売り出し中の物件には、必ず宣伝文句が付いています。
こちらは、郵便受けに投函されたチラシ、不動産会社の店頭に貼られた広告などに記載されたものです。
また、開業医が引退後、不動産をうまく売却したいのであれば、宣伝文句にひと手間加える必要があります。
今回は、具体的にどう工夫すべきなのかを中心に解説します。
目次
不動産売却時に有効な宣伝文句とは?
売り出し中の不動産における魅力的な宣伝文句とは、ずばり購入希望者の心にピンポイントで刺さるものです。
不動産を購入しようとする方が魅力を感じるポイントは、住みやすさや広さ、周辺環境など、人によってさまざまです。
このとき、ターゲットをより絞った宣伝文句を付けることで、いずれかの購入希望者に刺さる可能性は高くなります。
例えば、最寄り駅がとても近い物件を売り出すケースで考えてみます。
このとき、「最寄り駅まで徒歩1分」という宣伝文句を付ければ、駅チカであることを重視した方にアピールすることはできますが、ターゲットを絞ることはできません。
一方、「忙しい1人暮らしの新社会人に朗報!徒歩1分圏内に最寄り駅があるお家」という宣伝文句が付いていればどうでしょうか?
こちらの場合、明らかに後者の方がターゲットを絞れていますし、こだわりを感じられます。
つまり、広く浅いターゲットに向けた宣伝文句よりも、狭く深い方が魅力は伝わりやすいということです。
宣伝文句を付ける流れについて
これからまさに開業医を引退し、所有する不動産を売り出そうとする方は、不動産会社の担当者と協力し、魅力的な宣伝文句を付けます。
また、すでに宣伝文句を付け、物件を売り出しているという方は、一度見直しをしてみましょう。
そのためには、まず不動産会社に相談し、現在の宣伝文句を考えているのは誰なのかを知る必要があります。
売り出し中の不動産における宣伝文句は、通常その物件の売却活動を行う担当者が考案し、決定しています。
しかし、担当者には複数の物件を担当している方も多く、あまり魅力的な宣伝文句が付いてないことも考えられます。
そのような場合は、事実を担当者に伝え、売主が協力して魅力的なフレーズを再び考えることが大切です。
ターゲットの再確認も重要
すでに売り出している物件の宣伝文句を変えるのであれば、ターゲットの再確認も必ず行いましょう。
例えば、駅チカという大きな魅力を持っているにも関わらず、ファミリー向けという部分を全面に押し出しているような宣伝文句になっている場合は、少しもったいないと言えます。
なぜなら、駅チカということをもっとアピールしないと、ターゲットは駅チカ希望のファミリー層から、ただのファミリー層へと広がってしまうからです。

与えられた行:
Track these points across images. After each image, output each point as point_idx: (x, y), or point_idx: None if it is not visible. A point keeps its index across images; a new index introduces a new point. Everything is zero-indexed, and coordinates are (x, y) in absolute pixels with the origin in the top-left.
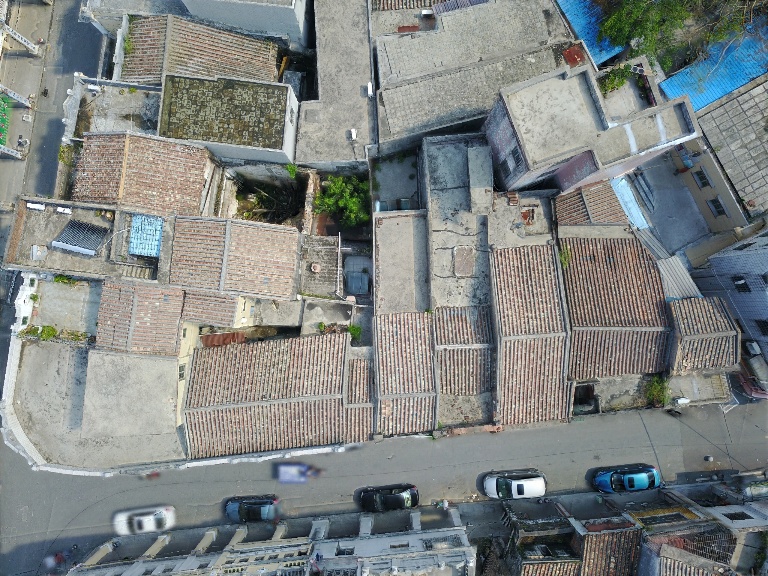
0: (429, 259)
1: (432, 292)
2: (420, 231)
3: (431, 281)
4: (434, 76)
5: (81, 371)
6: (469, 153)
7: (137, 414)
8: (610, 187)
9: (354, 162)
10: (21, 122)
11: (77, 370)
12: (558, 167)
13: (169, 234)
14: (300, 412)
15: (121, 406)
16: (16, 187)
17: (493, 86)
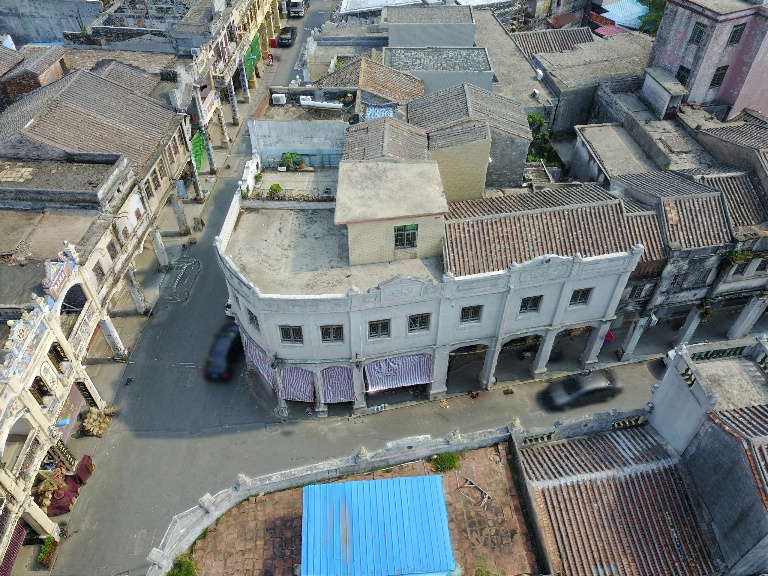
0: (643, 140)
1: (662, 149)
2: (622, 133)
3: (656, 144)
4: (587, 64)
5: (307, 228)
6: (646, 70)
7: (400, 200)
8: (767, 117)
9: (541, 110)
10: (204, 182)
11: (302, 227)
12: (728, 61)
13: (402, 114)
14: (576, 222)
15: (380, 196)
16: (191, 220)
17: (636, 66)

作業内容:
1: 宣伝文句に関する文章を、「また、開業医が引退後、不動産」を含むところから始め、「付いていればどうでしょうか?」の後で止めて、そのまま書き写してください。
2: 宣伝文句に関する文章で、不動産を購入しようとする人が魅力を感じるポイントとして挙げられているものをすべて書き出してください。
3: 宣伝文句に関する文章を、最後の文の後から書き継いでください。
行は使わなくても取り組めます。

各作業の回答:
1:
また、開業医が引退後、不動産をうまく売却したいのであれば、宣伝文句にひと手間加える必要があります。
今回は、具体的にどう工夫すべきなのかを中心に解説します。
目次
不動産売却時に有効な宣伝文句とは?
売り出し中の不動産における魅力的な宣伝文句とは、ずばり購入希望者の心にピンポイントで刺さるものです。
不動産を購入しようとする方が魅力を感じるポイントは、住みやすさや広さ、周辺環境など、人によってさまざまです。
このとき、ターゲットをより絞った宣伝文句を付けることで、いずれかの購入希望者に刺さる可能性は高くなります。
例えば、最寄り駅がとても近い物件を売り出すケースで考えてみます。
このとき、「最寄り駅まで徒歩1分」という宣伝文句を付ければ、駅チカであることを重視した方にアピールすることはできますが、ターゲットを絞ることはできません。
一方、「忙しい1人暮らしの新社会人に朗報!徒歩1分圏内に最寄り駅があるお家」という宣伝文句が付いていればどうでしょうか?

2: 住みやすさ、広さ、周辺環境

3:
また、不動産を売り出すエリアの特徴に合わせて、ターゲットを絞り込むという作業も重要です。
例えば、1人暮らしの方が多いエリアで、ファミリー層に猛アピールするのは効率が悪いです。
上記のような作業を行っていくことで、絞るべきターゲットはおのずと限定されてきます。
ライバル物件の宣伝文句もチェックしよう
どれほど担当者と協力し、時間をかけて考案したフレーズであっても、ライバル物件と内容が被っていては、伝えられる魅力は半減してしまいます。
そのため、いざ掲載する前に、条件が似ている物件の宣伝文句はチェックしておきましょう。
ただし、被らないように注意するとはいっても、不動産の宣伝文句は一般的に1行あるいは2行であるため、完全な差別化を図るのは難しいかもしれません。
もし差別化がうまく図れないのであれば、思い切って3行に分けてみたり、独特の言い回しをしてみたりと、ターゲットの目に留まりやすい内容にすることを心掛けましょう。
宣伝文句を付けるときの注意点
不動産に付ける宣伝文句は、どのような表現を用いても良いわけではありません。
中には、使用してはいけない言葉もあります。
詳しくすべての規制について解説すると長くなってしまうため、ここからは“不動産の表示に関する公正競争規約”において、禁止されている表現を見ていきましょう。
・他社や他の物件よりも優位に立つことを意味する言葉
例:抜群、日本一、日本初、業界一、当社だけ など(他社の実績、エリア全体の取引実績等を客観的な調査手法で実証していれば使用OK)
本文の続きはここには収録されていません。